Die Staatsregierung von Bayern hat die Bundesregierung aufgefordert, den „Verwendungsstau“ bei den Streitkräften auf andere Weise als durch die von Verteidigungsminister Manfred Wörner geplante Frühpensionierung zu beheben. Eine unzweckmäßige Altersstruktur und blockierte Aufstiegswege gibt es nämlich auch in anderen Bereichen des öffentlichen Dienstes. Die vorzeitigen Entlassungen bei der Bundeswehr könnten deshalb zur Nachahmung anregen – und dann für den Steuerzahler sehr teuer werden.

Von Eberhard Meixner

Überall in Wirtschaft und Verwaltung werden die Personalhaushalte drastisch zusammengestrichen. Alle reden vom Sparen – nur Manfred Wörner nicht. Kurz vor Jahresende ist es dem Verteidigungsminister gelungen, die Bundesregierung in ein teures und in seinem Ausgang recht dubioses Unternehmen hineinzumanövrieren: Am 11. Dezember stimmte das Kabinett einem Gesetzentwurf zur Verbesserung der Personalstruktur der Streitkräfte zu. Von 1986 bis 1991 sollen 1500 Offiziere der Jahrgänge 1944 bis 1935 in den vorzeitigen Ruhestand treten können.

Der Abgang lohnt: Die Frühpensionäre erhalten neben einer steuerfreien Abfindung von bis zu 42 000 Mark eine Pension, die in der Regel etwa siebzig Prozent ihres bisherigen Einkommens ausmacht. Begründet wird diese teure „Aktion Abendsonne“ mit dem Hinweis auf einen Beförderungs- und Verwendungsstau, der durch eine unharmonische Altersschichtung entstanden sei und angeblich die Einsatzbereitschaft der Streitkräfte gefährdet.

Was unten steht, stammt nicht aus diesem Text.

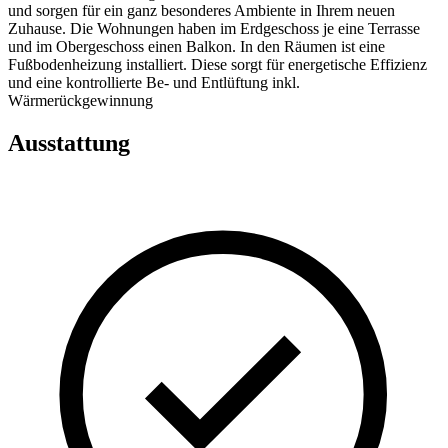
und sorgen für ein ganz besonderes Ambiente in Ihrem neuen
Zuhause. Die Wohnungen haben im Erdgeschoss je eine Terrasse
und im Obergeschoss einen Balkon. In den Räumen ist eine
Fußbodenheizung installiert. Diese sorgt für energetische Effizienz
und eine kontrollierte Be- und Entlüftung inkl.
Wärmerückgewinnung
Ausstattung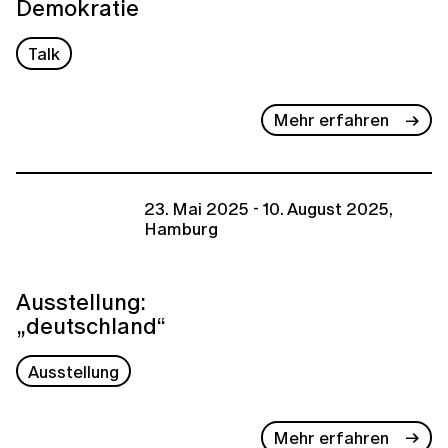
Demokratie
Talk
Mehr erfahren
23. Mai 2025 - 10. August 2025,
Hamburg
Ausstellung:
„deutschland“
Ausstellung
Mehr erfahren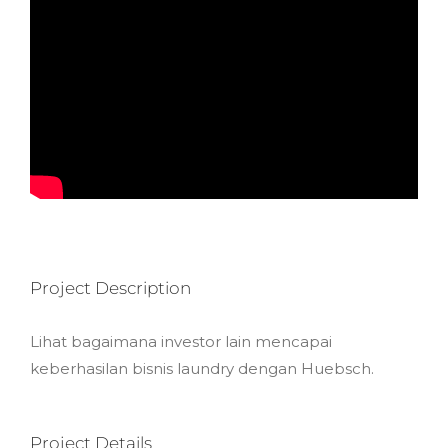
Project Description
Lihat bagaimana investor lain mencapai
keberhasilan bisnis laundry dengan Huebsch.
Project Details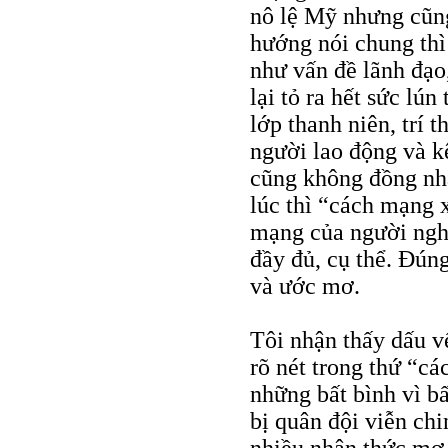
nô lệ Mỹ nhưng cũng
hướng nói chung thì
như vấn đề lãnh đạo
lại tỏ ra hết sức lú
lớp thanh niên, trí 
người lao động và kê
cũng không đồng nhấ
lúc thì “cách mạng 
mạng của người ngh
đầy đủ, cụ thể. Đún
và ước mơ.
Tôi nhận thấy dấu vế
rõ nét trong thứ “c
những bất bình vì bấ
bị quân đội viễn ch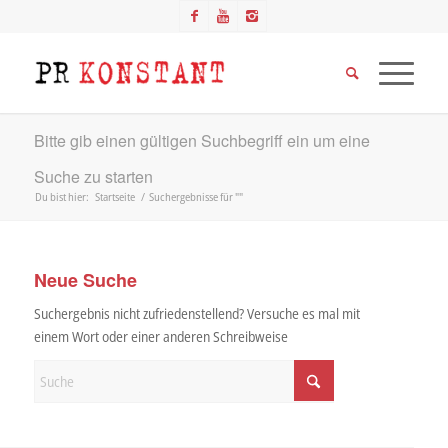
Bitte gib einen gültigen Suchbegriff ein um eine
Suche zu starten
Du bist hier:
Startseite
/
Suchergebnisse für ""
Neue Suche
Suchergebnis nicht zufriedenstellend? Versuche es mal mit
einem Wort oder einer anderen Schreibweise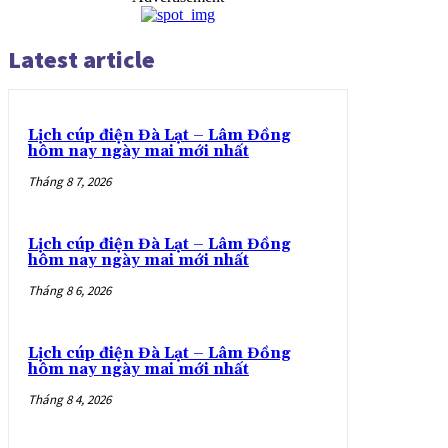
Latest article
Lịch cúp điện Đà Lạt – Lâm Đồng
hôm nay ngày mai mới nhất
Tháng 8 7, 2026
Lịch cúp điện Đà Lạt – Lâm Đồng
hôm nay ngày mai mới nhất
Tháng 8 6, 2026
Lịch cúp điện Đà Lạt – Lâm Đồng
hôm nay ngày mai mới nhất
Tháng 8 4, 2026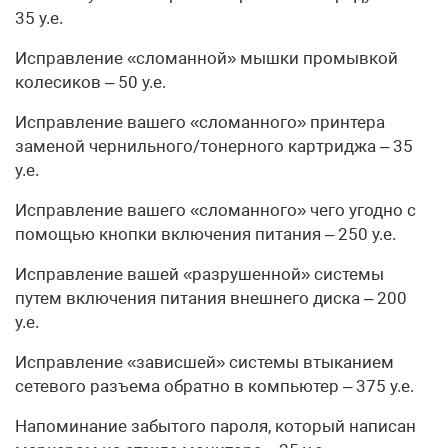
35 у.е.
Исправление «сломанной» мышки промывкой
колесиков – 50 у.е.
Исправление вашего «сломанного» принтера
заменой чернильного/тонерного картриджа – 35
у.е.
Исправление вашего «сломанного» чего угодно с
помощью кнопки включения питания – 250 у.е.
Исправление вашей «разрушенной» системы
путем включения питания внешнего диска – 200
у.е.
Исправление «зависшей» системы втыканием
сетевого разъема обратно в компьютер – 375 у.е.
Напоминание забытого пароля, который написан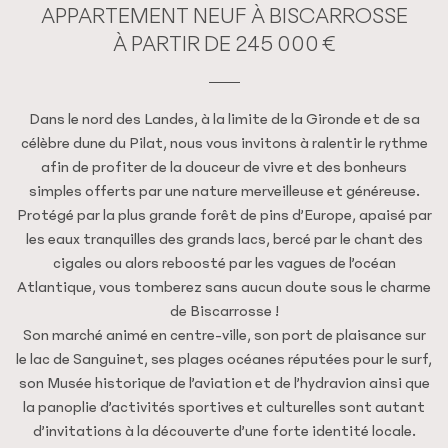
APPARTEMENT NEUF À BISCARROSSE
À PARTIR DE 245 000 €
Dans le nord des Landes, à la limite de la Gironde et de sa
célèbre dune du Pilat, nous vous invitons à ralentir le rythme
afin de profiter de la douceur de vivre et des bonheurs
simples offerts par une nature merveilleuse et généreuse.
Protégé par la plus grande forêt de pins d’Europe, apaisé par
les eaux tranquilles des grands lacs, bercé par le chant des
cigales ou alors reboosté par les vagues de l’océan
Atlantique, vous tomberez sans aucun doute sous le charme
de Biscarrosse !
Son marché animé en centre-ville, son port de plaisance sur
le lac de Sanguinet, ses plages océanes réputées pour le surf,
son Musée historique de l’aviation et de l’hydravion ainsi que
la panoplie d’activités sportives et culturelles sont autant
d’invitations à la découverte d’une forte identité locale.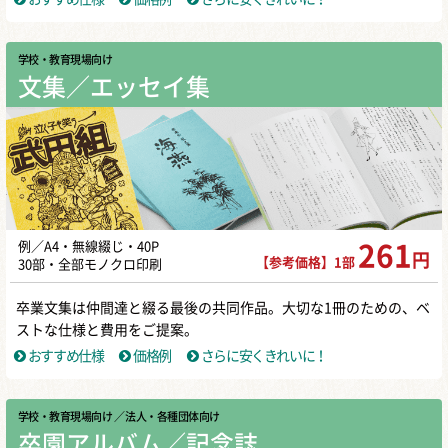
学校・教育現場向け
文集／エッセイ集
例／A4・無線綴じ・40P
261
円
【参考価格】1部
30部・全部モノクロ印刷
卒業文集は仲間達と綴る最後の共同作品。大切な1冊のための、ベ
ストな仕様と費用をご提案。
おすすめ仕様
価格例
さらに安くきれいに！
学校・教育現場向け
／ 法人・各種団体向け
卒園アルバム／記念誌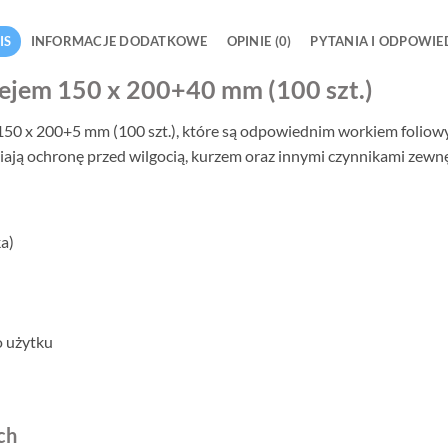
IS
INFORMACJE DODATKOWE
OPINIE (0)
PYTANIA I ODPOWIE
lejem 150 x 200+40 mm (100 szt.)
 150 x 200+5 mm (100 szt.), które są odpowiednim workiem foli
niają ochronę przed wilgocią, kurzem oraz innymi czynnikami zewn
a)
o użytku
ch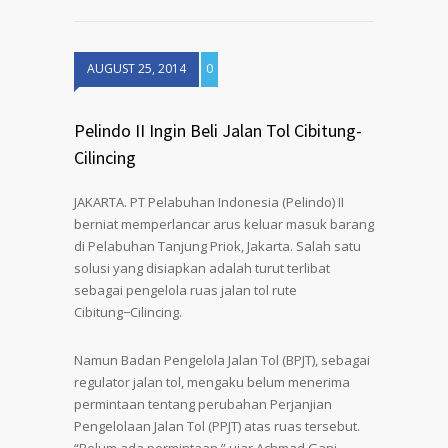
AUGUST 25, 2014
0
Pelindo II Ingin Beli Jalan Tol Cibitung-
Cilincing
JAKARTA. PT Pelabuhan Indonesia (Pelindo) II
berniat memperlancar arus keluar masuk barang
di Pelabuhan Tanjung Priok, Jakarta. Salah satu
solusi yang disiapkan adalah turut terlibat
sebagai pengelola ruas jalan tol rute
Cibitung−Cilincing.
Namun Badan Pengelola Jalan Tol (BPJT), sebagai
regulator jalan tol, mengaku belum menerima
permintaan tentang perubahan Perjanjian
Pengelolaan Jalan Tol (PPJT) atas ruas tersebut.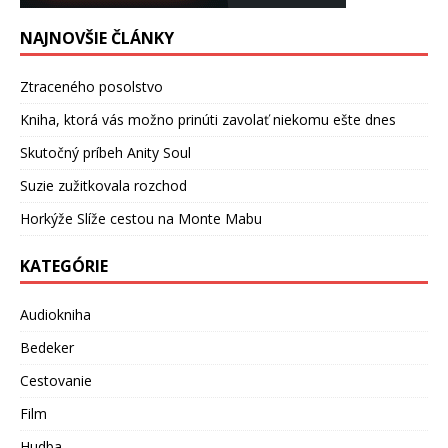
NAJNOVŠIE ČLÁNKY
Ztraceného posolstvo
Kniha, ktorá vás možno prinúti zavolať niekomu ešte dnes
Skutočný príbeh Anity Soul
Suzie zužitkovala rozchod
Horkýže Slíže cestou na Monte Mabu
KATEGÓRIE
Audiokniha
Bedeker
Cestovanie
Film
Hudba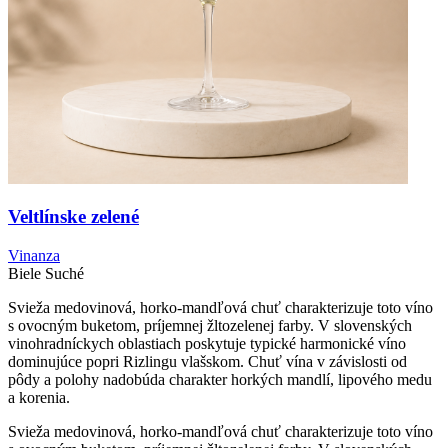
Veltlínske zelené
Vinanza
Biele
Suché
Svieža medovinová, horko-mandľová chuť charakterizuje toto víno
s ovocným buketom, príjemnej žltozelenej farby. V slovenských
vinohradníckych oblastiach poskytuje typické harmonické víno
dominujúce popri Rizlingu vlašskom. Chuť vína v závislosti od
pôdy a polohy nadobúda charakter horkých mandlí, lipového medu
a korenia.
Svieža medovinová, horko-mandľová chuť charakterizuje toto víno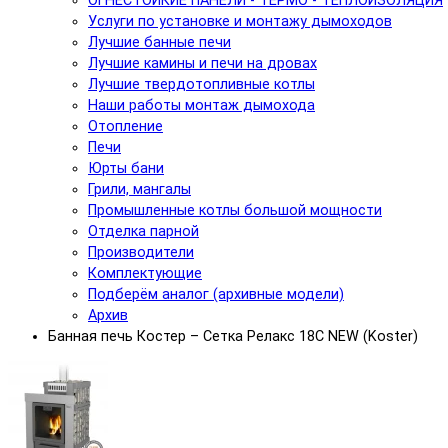
ОГНЕСТОЙКИЕ ПАНЕЛИ - ТЕРМО - ТЕПЛОИЗОЛЯЦИЯ
Услуги по установке и монтажу дымоходов
Лучшие банные печи
Лучшие камины и печи на дровах
Лучшие твердотопливные котлы
Наши работы монтаж дымохода
Отопление
Печи
Юрты бани
Грили, мангалы
Промышленные котлы большой мощности
Отделка парной
Производители
Комплектующие
Подберём аналог (архивные модели)
Архив
Банная печь Костер – Сетка Релакс 18С NEW (Koster)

Das Argument eines Beförderungsstaus ist fast so alt wie die Bundeswehr, verfehlt aber seine Wirkung offenbar immer noch nicht. Bereits 1965 wurde der Bundestag mit diesem Argument dazu veranlaßt; zusätzliche Karrierestellen – sogenannte Ermächtigungsstellen – zu bewilligen. 1970 löste eine ähnliche Argumentation ebenfalls eine kostenträchtige Aktion aus und auf Tausende von Hauptleuten und Majoren ging ein Sternenregen nieder. Die so Beglückten brauchten sich nicht einmal zu bücken. Die meisten von ihnen blieben trotz Beförderung in den Funktionen oder Aufgabenbereichen, die sie auch schon vorher innehatten. In den siebziger und achtziger Jahren konnte immerhin mit dem Stau-Argument verhindert werden, daß nach der Devise: „Sparen, koste es, was es wolle“ die Bundeswehr ebenso wie der übrige öffentliche Dienst den Rotstift zu spüren bekam.